I’m no accomplished mountaineer but since I first set foot in Bagh and squinted up the valley toward the 10200ft peak looming in the distance I’ve had my eye on besting Ganga Choti! Local history remembers this mountain as a site of pilgrimage for Hindus prior to the 1947 partition (in Hindu mythology Ganga is a goddess who descended from the heavens to be caught by Shiva standing on Mountain Himalaya before a part of her fell to the earth and was led to the seas by Bhagirath forming the river Ganga - or Ganges- worshipped as a personified form of the goddess). We left base-camp Bagh on the weekend, a party of five in motley attire of jeans, shirts and shoes or shalwaar kameez and sandals more suited to the bazaar than the barren mountain top. With my backpack, first aid kit, bottled water and rainproof jacket I made a cursory attempt at preparedness but clearly such items were viewed by my compatriots as non-essentials best left at home! In the annals of mountaineering achievement without doubt this one day climb is but a very minor footnote - the first stage being a relatively easy if at times hairy jeep ride to within about two hours climb of the summit. Once underway however the terrain was sufficiently arduous to stop the least fit of us in his tracks part way up and by the time our depleted party of four reached the summit the burn in my legs and lungs was real enough. Here, light headed and satisfied the amateur mountaineer is rewarded with a three sixty panorama that extends to the ladakh mountain range marking the border between Jammu & Kashmir and Indian Administered Kashmir. We took celebratory photos in the snow then sat on the top knackered and happy eating oranges and taking in the view.

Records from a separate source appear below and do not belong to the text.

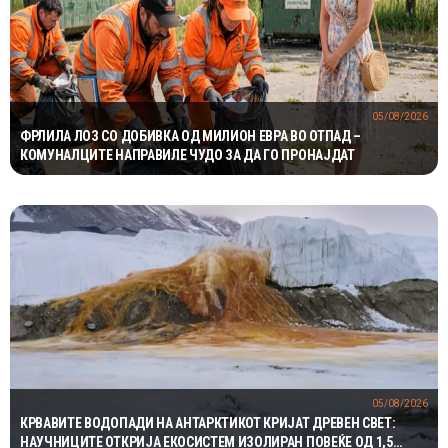
05/08/2026
ФРЛИЛА ЛОЗ СО ДОБИВКА ОД МИЛИОН ЕВРА ВО ОТПАД –
КОМУНАЛЦИТЕ НАПРАВИЛЕ ЧУДО ЗА ДА ГО ПРОНАЈДАТ
05/08/2026
КРВАВИТЕ ВОДОПАДИ НА АНТАРКТИКОТ КРИЈАТ ДРЕВЕН СВЕТ:
НАУЧНИЦИТЕ ОТКРИЈА ЕКОСИСТЕМ ИЗОЛИРАН ПОВЕЌЕ ОД 1,5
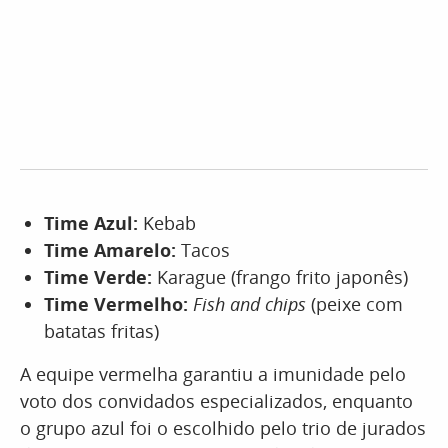
Time Azul:
Kebab
Time Amarelo:
Tacos
Time Verde:
Karague (frango frito japonês)
Time Vermelho:
Fish and chips
(peixe com
batatas fritas)
A equipe vermelha garantiu a imunidade pelo
voto dos convidados especializados, enquanto
o grupo azul foi o escolhido pelo trio de jurados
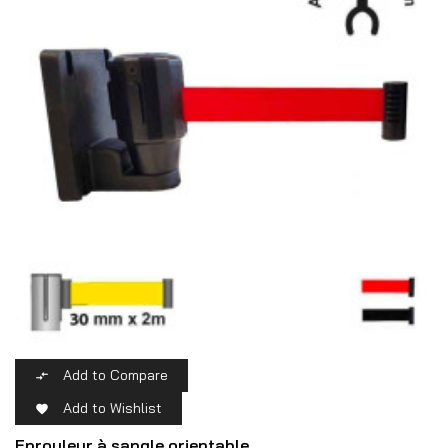
Add to Compare

Add to Wishlist

Enrouleur à sangle orientable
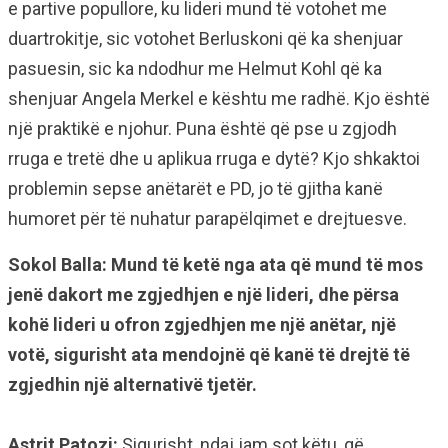
e partive popullore, ku lideri mund të votohet me
duartrokitje, sic votohet Berluskoni që ka shenjuar
pasuesin, sic ka ndodhur me Helmut Kohl që ka
shenjuar Angela Merkel e kështu me radhë. Kjo është
një praktikë e njohur. Puna është që pse u zgjodh
rruga e tretë dhe u aplikua rruga e dytë? Kjo shkaktoi
problemin sepse anëtarët e PD, jo të gjitha kanë
humoret për të nuhatur parapëlqimet e drejtuesve.
Sokol Balla: Mund të ketë nga ata që mund të mos
jenë dakort me zgjedhjen e një lideri, dhe përsa
kohë lideri u ofron zgjedhjen me një anëtar, një
votë, sigurisht ata mendojnë që kanë të drejtë të
zgjedhin një alternativë tjetër.
Astrit Patozi:
Sigurisht, ndaj jam sot këtu, që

Dhajji Da is the name given locally to a form of timber frame construction indigenous to the mountain regions where the earthquake had its epicentre. The primary reason for selection of this method was in order to facilitate participation in the build process by the beneficiaries who supply timber and stone for construction. Dhajji, I am reliably informed, means patchwork quilt. A dhajji da house can be thought of as a patchwork of timber and stone and in terms of earthquake resistance it functions as follows:Many small panels distribute the energy of an earthquake evenly across the wall.
This energy is further dissipated in the friction of timber bracing moving against stone infill to these panels.
In this manner the risk of large destructive cracks resulting in structural failure is reduced. Using locally available materials and labour, the aim has been to improve upon this existing construction practice, incorporating a more rigorous approach to building that will provide increased seismic resistance.